Yellow.ai's chat widget:

  • Makes a socket connection with wss://cloud.yellow.ai/websocket,
  • Fetches assets from https://cdn.yellowmessenger.com,
  • Tracks how the widget is used from blob://<your_domain>. (a web-worker that is created on the parent website’s domain).
  • Makes API requests to https://*.yellow.ai.

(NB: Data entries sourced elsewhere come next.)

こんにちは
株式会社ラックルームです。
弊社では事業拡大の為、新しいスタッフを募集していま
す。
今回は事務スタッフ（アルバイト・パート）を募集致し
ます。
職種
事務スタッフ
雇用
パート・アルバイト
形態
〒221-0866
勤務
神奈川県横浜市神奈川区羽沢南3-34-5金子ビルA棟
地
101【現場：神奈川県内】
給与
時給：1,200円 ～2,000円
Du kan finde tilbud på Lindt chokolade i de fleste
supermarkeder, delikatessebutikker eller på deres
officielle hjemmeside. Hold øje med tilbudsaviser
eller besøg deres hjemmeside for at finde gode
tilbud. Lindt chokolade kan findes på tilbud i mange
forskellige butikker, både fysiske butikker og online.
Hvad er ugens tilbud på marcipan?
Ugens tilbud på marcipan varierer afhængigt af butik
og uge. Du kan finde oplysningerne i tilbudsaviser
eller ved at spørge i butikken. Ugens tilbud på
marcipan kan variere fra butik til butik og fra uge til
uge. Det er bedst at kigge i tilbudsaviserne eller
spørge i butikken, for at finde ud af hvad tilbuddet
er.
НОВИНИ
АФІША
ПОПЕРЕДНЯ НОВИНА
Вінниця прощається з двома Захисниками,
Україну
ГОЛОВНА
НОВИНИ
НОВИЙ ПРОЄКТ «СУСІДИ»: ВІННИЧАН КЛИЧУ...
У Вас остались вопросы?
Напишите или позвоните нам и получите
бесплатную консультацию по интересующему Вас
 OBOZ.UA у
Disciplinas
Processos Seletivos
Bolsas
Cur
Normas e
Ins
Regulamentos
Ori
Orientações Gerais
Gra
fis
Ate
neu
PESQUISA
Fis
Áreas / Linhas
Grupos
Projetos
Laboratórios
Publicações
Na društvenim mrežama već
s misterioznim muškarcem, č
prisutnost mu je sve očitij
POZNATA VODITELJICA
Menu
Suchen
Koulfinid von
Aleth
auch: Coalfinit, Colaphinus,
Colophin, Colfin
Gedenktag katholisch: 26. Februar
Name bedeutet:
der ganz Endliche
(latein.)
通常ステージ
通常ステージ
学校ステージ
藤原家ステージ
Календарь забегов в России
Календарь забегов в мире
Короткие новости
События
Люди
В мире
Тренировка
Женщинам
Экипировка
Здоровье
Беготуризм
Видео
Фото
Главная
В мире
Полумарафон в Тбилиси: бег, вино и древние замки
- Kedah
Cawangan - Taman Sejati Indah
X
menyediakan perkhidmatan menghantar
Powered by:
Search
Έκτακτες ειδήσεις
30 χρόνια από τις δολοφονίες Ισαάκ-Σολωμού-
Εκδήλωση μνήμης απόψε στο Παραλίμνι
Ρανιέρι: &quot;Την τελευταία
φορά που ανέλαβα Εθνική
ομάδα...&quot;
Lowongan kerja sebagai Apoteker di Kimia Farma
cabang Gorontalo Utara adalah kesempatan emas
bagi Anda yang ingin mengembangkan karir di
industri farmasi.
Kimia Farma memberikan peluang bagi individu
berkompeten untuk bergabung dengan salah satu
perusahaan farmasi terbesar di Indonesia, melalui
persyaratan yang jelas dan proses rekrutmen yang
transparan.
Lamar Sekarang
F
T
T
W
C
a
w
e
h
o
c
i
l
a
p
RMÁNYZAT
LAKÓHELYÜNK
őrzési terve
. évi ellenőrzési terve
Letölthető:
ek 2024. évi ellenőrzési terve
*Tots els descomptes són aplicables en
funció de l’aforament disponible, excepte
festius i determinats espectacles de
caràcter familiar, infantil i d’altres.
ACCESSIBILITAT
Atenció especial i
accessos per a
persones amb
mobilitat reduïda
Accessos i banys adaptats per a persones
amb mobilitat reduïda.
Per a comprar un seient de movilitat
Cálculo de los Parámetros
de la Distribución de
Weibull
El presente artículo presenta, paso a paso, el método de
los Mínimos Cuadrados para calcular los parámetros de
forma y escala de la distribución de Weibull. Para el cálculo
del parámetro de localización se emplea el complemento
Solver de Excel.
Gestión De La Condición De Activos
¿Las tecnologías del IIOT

So you need to create the rules as follows:

  1. You can add all the resources to the default-src.
add_header Content-Security-Policy-Report-Only "default-src 'self' https://*.yellow.ai https://*.yellowmessenger.com wss://*.yellow.ai blob://*.your_website.com;"

or

<meta
http-equiv="Content-Security-Policy"
content="default-src 'self' https://*.yellow.ai https://*.yellowmessenger.com wss://*.yellow.ai;"
/>;
  1. Or, you can specify exactly what type of resources that you would like to allow from our domains.
add_header Content-Security-Policy-Report-Only "default-src 'self' 'unsafe-inline'; connect-src wss://*.yellow.ai https://*.yellow.ai; script-src https://*.yellowmessenger.com; style-src https://*.yellowmessenger.com; worker-src blob://*.your_website.com;"

--------- or ---------

<meta
http-equiv="Content-Security-Policy"
content="default-src 'self' 'unsafe-inline'; connect-src wss://*.yellow.ai https://*.yellow.ai; script-src https://*.yellowmessenger.com; style-src https://*.yellowmessenger.com; worker-src blob://*.your_website.com;"
/>;
note

If you explicitly specify a rule to allow a type of resource only from these websites and Yellow’s resource is not from one of those sources, the resource will be rejected.

For instance, specifying font-src 'self'; restricts font loading from Yellow's CDN. However, omitting this rule would prompt the browser to check the parent rule instead (default-src).